Родился 25 августа 1904 года в поселке Дубровка. В семье было 11 детей. Отец, Дмитрий Михайлович Рылько, был кучером в имении помещика В.И. Вильчинского, затем вел свое хозяйство. После Октябрьской революции возглавлял отдел образования. Мать, Элеонора Драпкина (Варвара Апполоновна Рылько), домохозяйка. В 1916-1920 годы Петр Рылько учился в Дубровской школе. В 1920 году поступил в Новозыбковский агротехникум. Создал там кружок ликбеза и агрокружок. В 1925 году впервые на Брянщине организовал школу крестьянской молодежи в селе Мякишево (Выгоничьский район). Здесь учился Николай Матвеевич Грибачев, будущий известный поэт, Герой Социалистического Труда, лауреат Государственных премий СССР, главный редактор журнала "Советский Союз". Рылько был селькором газеты "Беднота". Переписывался с Н.К. Крупской, был знаком с А.В. Луначарским. В 1930 году П.Д. Рылько открыл первый на Брянщине сельскохозяйственный техникум в селе Кокино и руководил им до дня своей смерти. Техникум был одним из лучших в СССР, в нем обучались студенты из 50 стран мира. В 1980 году по инициативе Рылько на базе Кокинского совхоза-техникума был открыт Брянский государственный сельскохозяйственный институт (ныне Брянская государственная сельскохозяйственная академия). Рылько П.Д. стал проректором, он по-прежнему отвечал за систему среднего специального образования. За самоотверженный труд Петр Дмитриевич Рылько был удостоен звания Героя Социалистического Труда, награжден орденами Ленина, Октябрьской Революции, Трудового Красного Знамени, "Знак Почета", получил почетное звание Заслуженного учителя РСФСР. Рылько П.Д. умер 7 июня 1993 года. Похоронен в селе Кокино Выгоничского района Брянской области. На родине был удостоен звания "Почетный гражданин поселка Дубровка". В 1998 году на здании Дубровской средней школы №1, где учился Рылько П.Д., была открыта мемориальная доска, а в музее - мемориальный уголок. Одна из улиц поселка Дубровка носит имя Петра Дмитриевича Рылько. В 2003 году мемориальная доска памяти П.Д. Рылько была открыта на здании БГСХА.

◆ **Извлечённые записи**
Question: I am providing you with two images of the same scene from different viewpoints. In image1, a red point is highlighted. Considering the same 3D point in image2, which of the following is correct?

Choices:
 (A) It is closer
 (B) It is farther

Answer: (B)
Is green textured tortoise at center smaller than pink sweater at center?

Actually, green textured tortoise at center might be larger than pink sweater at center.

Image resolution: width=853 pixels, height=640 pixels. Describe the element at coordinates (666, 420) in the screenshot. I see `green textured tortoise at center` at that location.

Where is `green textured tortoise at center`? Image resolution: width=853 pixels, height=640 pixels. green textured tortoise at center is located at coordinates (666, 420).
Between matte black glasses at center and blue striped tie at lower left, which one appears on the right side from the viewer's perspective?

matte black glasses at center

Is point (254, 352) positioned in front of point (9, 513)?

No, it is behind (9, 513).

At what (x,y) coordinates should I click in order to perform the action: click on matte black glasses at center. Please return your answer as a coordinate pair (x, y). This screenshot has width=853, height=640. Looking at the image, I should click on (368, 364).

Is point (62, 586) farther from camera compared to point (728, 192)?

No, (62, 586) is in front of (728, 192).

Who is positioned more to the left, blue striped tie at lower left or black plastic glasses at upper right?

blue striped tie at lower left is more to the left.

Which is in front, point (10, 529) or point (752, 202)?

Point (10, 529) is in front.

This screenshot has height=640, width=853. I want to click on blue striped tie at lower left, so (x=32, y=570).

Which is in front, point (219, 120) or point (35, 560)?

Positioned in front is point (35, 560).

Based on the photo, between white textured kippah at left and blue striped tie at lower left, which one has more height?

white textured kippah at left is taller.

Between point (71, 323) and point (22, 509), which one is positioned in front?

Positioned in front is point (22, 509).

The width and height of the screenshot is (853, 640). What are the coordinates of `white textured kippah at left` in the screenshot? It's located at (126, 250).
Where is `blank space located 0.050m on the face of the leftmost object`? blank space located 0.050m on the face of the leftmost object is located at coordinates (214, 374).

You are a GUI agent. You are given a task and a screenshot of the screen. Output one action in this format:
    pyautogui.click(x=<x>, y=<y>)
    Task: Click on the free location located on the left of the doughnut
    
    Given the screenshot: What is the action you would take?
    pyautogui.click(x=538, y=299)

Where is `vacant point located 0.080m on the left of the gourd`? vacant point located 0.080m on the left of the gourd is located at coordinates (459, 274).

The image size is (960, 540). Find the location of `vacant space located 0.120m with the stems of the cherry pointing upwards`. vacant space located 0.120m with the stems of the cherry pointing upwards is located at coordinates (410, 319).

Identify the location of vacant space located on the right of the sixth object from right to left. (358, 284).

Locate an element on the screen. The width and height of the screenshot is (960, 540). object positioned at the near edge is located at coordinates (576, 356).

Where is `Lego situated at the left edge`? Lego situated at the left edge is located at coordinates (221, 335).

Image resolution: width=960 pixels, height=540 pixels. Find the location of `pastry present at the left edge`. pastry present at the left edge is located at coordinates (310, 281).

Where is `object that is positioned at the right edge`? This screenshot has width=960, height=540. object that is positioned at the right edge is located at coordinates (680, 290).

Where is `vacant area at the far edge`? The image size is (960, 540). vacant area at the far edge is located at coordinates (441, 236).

...

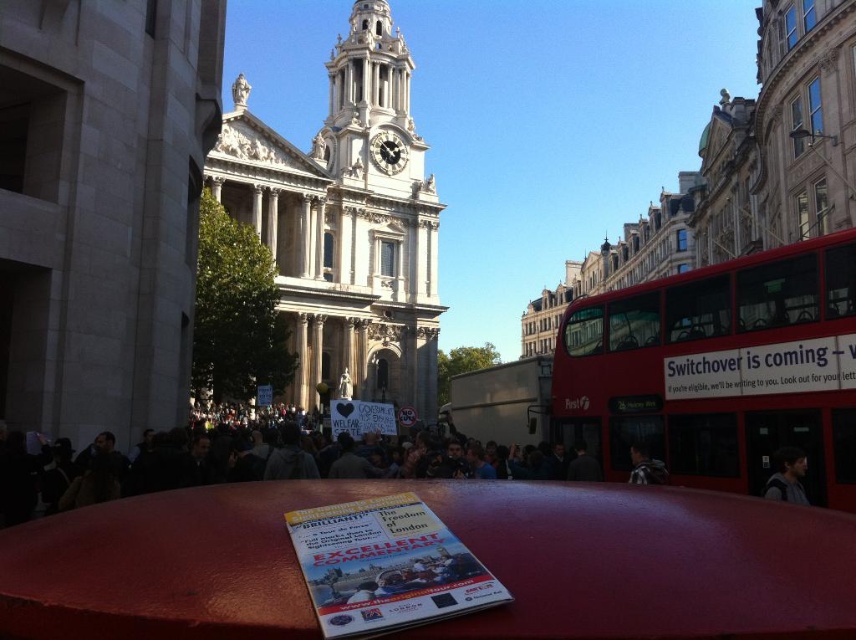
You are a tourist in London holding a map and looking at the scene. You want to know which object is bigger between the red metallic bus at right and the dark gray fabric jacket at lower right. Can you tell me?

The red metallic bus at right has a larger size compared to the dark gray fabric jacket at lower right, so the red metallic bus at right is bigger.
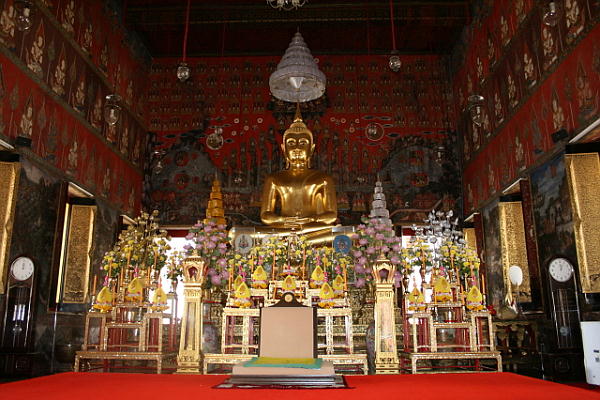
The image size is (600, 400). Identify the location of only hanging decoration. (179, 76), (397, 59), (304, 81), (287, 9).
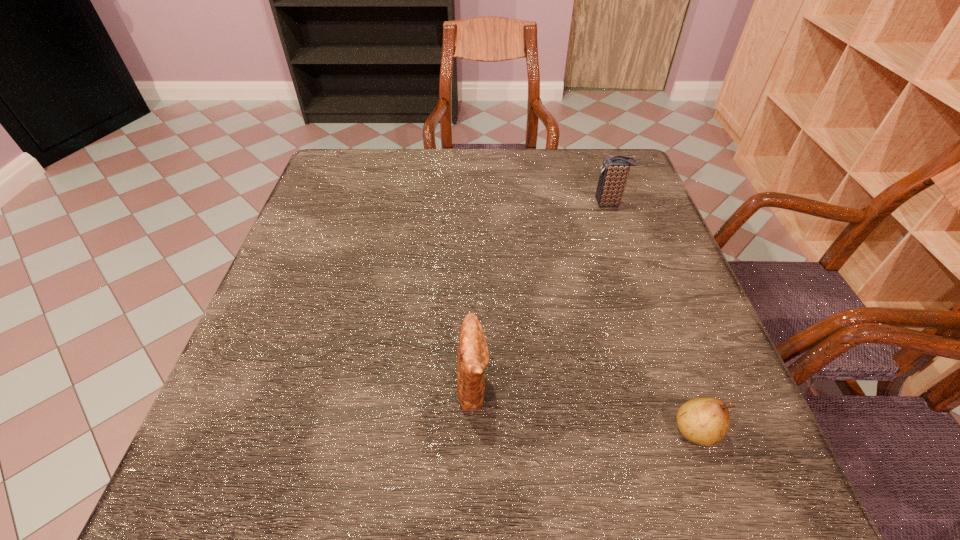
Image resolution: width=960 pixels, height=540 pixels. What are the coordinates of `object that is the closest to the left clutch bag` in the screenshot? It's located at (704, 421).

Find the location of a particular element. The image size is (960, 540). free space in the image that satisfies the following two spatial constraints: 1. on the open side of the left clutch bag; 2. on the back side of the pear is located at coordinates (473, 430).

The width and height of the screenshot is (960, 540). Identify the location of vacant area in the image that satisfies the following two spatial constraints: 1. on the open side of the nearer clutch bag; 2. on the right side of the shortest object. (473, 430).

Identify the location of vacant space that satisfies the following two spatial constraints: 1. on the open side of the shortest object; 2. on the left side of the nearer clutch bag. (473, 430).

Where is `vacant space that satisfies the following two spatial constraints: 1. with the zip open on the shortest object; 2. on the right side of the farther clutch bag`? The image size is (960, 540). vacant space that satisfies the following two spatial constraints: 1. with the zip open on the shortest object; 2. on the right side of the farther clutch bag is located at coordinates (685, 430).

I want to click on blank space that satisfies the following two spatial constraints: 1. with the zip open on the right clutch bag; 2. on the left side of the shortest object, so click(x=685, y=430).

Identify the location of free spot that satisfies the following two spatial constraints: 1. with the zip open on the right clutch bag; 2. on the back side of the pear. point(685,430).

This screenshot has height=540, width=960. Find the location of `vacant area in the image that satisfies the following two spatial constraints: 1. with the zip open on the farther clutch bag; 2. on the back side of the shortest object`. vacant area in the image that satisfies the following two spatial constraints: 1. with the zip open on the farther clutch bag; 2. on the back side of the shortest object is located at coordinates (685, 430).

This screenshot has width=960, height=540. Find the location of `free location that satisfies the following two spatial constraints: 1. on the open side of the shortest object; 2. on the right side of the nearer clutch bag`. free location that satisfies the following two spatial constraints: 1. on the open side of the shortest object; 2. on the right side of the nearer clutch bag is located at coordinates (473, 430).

* * *

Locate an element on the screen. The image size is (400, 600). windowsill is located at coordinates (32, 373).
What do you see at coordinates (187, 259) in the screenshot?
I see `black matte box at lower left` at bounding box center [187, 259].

◆ **Условие задания**
Продолжите приведённый выше текст о жизни Петра Дмитриевича Рылько, начав сразу после его последнего предложения.

◆ **Результат ниже**
Надо ж тому случиться: сорок девять лет и девять месяцев был он директором. Все в том же Кокино, все в том же техникуме. До полувека - рекордного юбилея - оставалось всего ничего. И вдруг ... Новая вывеска на здании, давно ставшим ему вторым домом. Новая должность. Новые люди кругом.
Нет. Не вдруг. Он сам предсказал это. Когда только закладывался техникум - в 1930 году. Когда в уцелевшее крыло помещичьего дома внесли тридцать топчанов, двадцать керосиновых ламп, он сказал: "Ну, можно начинать". Четыре преподавателя сидели перед ним на педсовете, и под окном тряс головой старый мерин, арендованный у местного жителя.
- Впервые на халаевский двор смотрят с надеждой, - сказал директор Рылько первому набору. - И мы не должны обмануть новую деревню - она ждет специалистов.
Мы подготовим их столько, что, если однажды собрать всех, можно заселить целый город, - рисовал он перед ними картину.
И говорил о зеленой архитектуре, что преобразит эти места, про общежития выше самой высокой березы, про свой Дворец культуры. Будет ехать большаком люд, и у пока неприметной дороги на Кокино головы станут поворачиваться сами. За хлебами высокими, в опояске парков предстанет им городок на горе. "Что за диво?" - спросит кто-то из вновь приезжих. И со всех сторон отзовутся: "О, это Кокинский техникум. Орденоносец".
Недоверчиво улыбались парни и девчата: "Эка, эка. Фантазер этот директор". Он был немногим старше их.
- Не верите? - огорчался он. - Так вот вам. Этим не кончится. Колхозы и совхозы наберут такую силу, что дальше потребуют: "Давай специалиста высшей марки!" Где их наберешься? Где?
О стекло бились синие деревенские мухи. Он подошел к окну. Нет, не пугнуть их. Он припал лбом к стеклу, точно высматривал, где, что можно поставить. И, вернувшись к столу, объявил: "И тогда здесь откроют институт. Кокинский сельскохозяйственный".
Сказал и засмеялся. Это, действительно уже походило на фантастику. Дай Бог в техникум жизнь вдохнуть.
Но он не дал им усомниться в задуманном.
- Будем учиться… - сказал и выждал: пусть каждый подберет глагол, а сам закончил: - "Учиться, творить. Дерзать и творить".
Молодость не помешала ему понять: всему, что понадобится агроному, не научишь не за три, не за пять лет. Но можно научить любить землю. Поэтому нужны ему парки и цветники. Кто проникнется красотой земли, тот не даст ее в обиду. Ни сорной сурепке, ни жадной тле, ни дурному пахарю, ни разрушителю - оврагу, ни глупой указке. Тот не устанет учиться. Только судьба урожая - еще не все. А судьба деревни? Им выпалывать сорняки, что зовутся идиотизмом деревенской жизни, им вносить новое в ее облик и дух. Не будет в расписании такого экзамена. Но с первого до последнего курса он останется главным: экзамен на гражданскую зрелость. Ликвидация неграмотности, вытеснение попа, озеленение дворов, создание хаты - лаборатории.
Первый самый маленький выпуск. Что скажет он им на прощание? "Хотите быть счастливыми? - не ищите теплых мест".
Какие уж тут теплые места. Они выбрали Сибирь. И в Карелию ехал Коля Грибачев.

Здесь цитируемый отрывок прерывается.